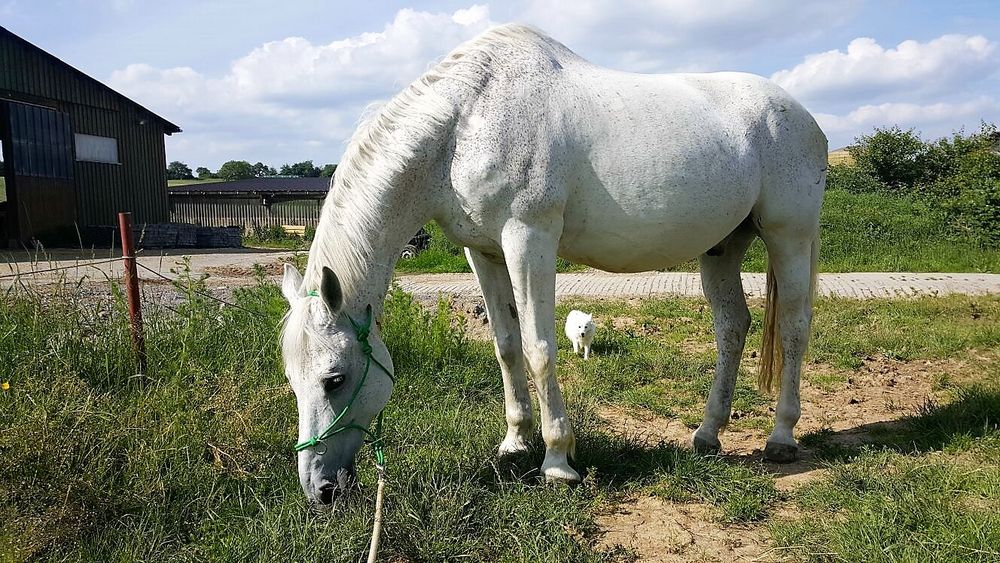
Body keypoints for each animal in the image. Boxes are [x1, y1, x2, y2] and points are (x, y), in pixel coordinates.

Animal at [280, 24, 820, 506]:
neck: (465, 122)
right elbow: (506, 346)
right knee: (733, 326)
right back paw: (708, 434)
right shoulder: (484, 252)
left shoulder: (528, 238)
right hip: (723, 247)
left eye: (334, 379)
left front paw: (558, 461)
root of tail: (804, 118)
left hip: (789, 236)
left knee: (794, 328)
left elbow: (539, 348)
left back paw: (781, 438)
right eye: (292, 379)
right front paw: (515, 442)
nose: (319, 489)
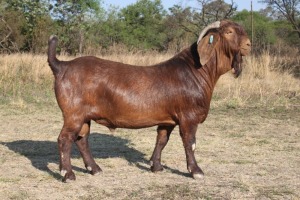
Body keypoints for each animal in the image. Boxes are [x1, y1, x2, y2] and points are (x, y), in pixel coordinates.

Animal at [47, 19, 251, 181]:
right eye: (229, 32)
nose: (248, 44)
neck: (195, 71)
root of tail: (62, 66)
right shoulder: (188, 117)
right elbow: (190, 143)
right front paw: (196, 171)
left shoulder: (168, 119)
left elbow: (162, 139)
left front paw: (156, 166)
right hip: (73, 113)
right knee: (65, 139)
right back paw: (68, 174)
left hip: (84, 115)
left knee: (81, 139)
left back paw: (95, 169)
* * *
## REQUIRED WORK
Skip the pictures. Restate exactly the lines from the start of the entries through the line containing "left hip: (84, 115)", both ends included.

## WRITTEN ANSWER
Body keypoints for each animal in the image. Boxes are [x1, y1, x2, y2] and points are (x, y), in pixel coordinates.

Animal at [280, 24, 820, 506]:
neck: (465, 122)
right elbow: (506, 346)
right knee: (733, 326)
right back paw: (708, 434)
right shoulder: (484, 252)
left shoulder: (528, 238)
right hip: (723, 247)
left eye: (334, 379)
left front paw: (558, 461)
root of tail: (804, 118)
left hip: (789, 236)
left knee: (794, 328)
left elbow: (539, 348)
left back paw: (781, 438)
right eye: (292, 379)
right front paw: (515, 442)
nose: (319, 489)
Body keypoints for each animal in the image. Boxes are [x1, y1, x2, y2] and points are (x, y), in pixel coordinates.

Animal at [47, 19, 251, 181]:
right eye: (229, 32)
nose: (248, 44)
neck: (195, 71)
root of tail: (62, 66)
right shoulder: (188, 117)
right elbow: (190, 143)
right front paw: (196, 171)
left shoulder: (168, 119)
left elbow: (162, 139)
left front paw: (156, 166)
right hip: (73, 113)
right knee: (65, 139)
right back paw: (68, 174)
left hip: (84, 115)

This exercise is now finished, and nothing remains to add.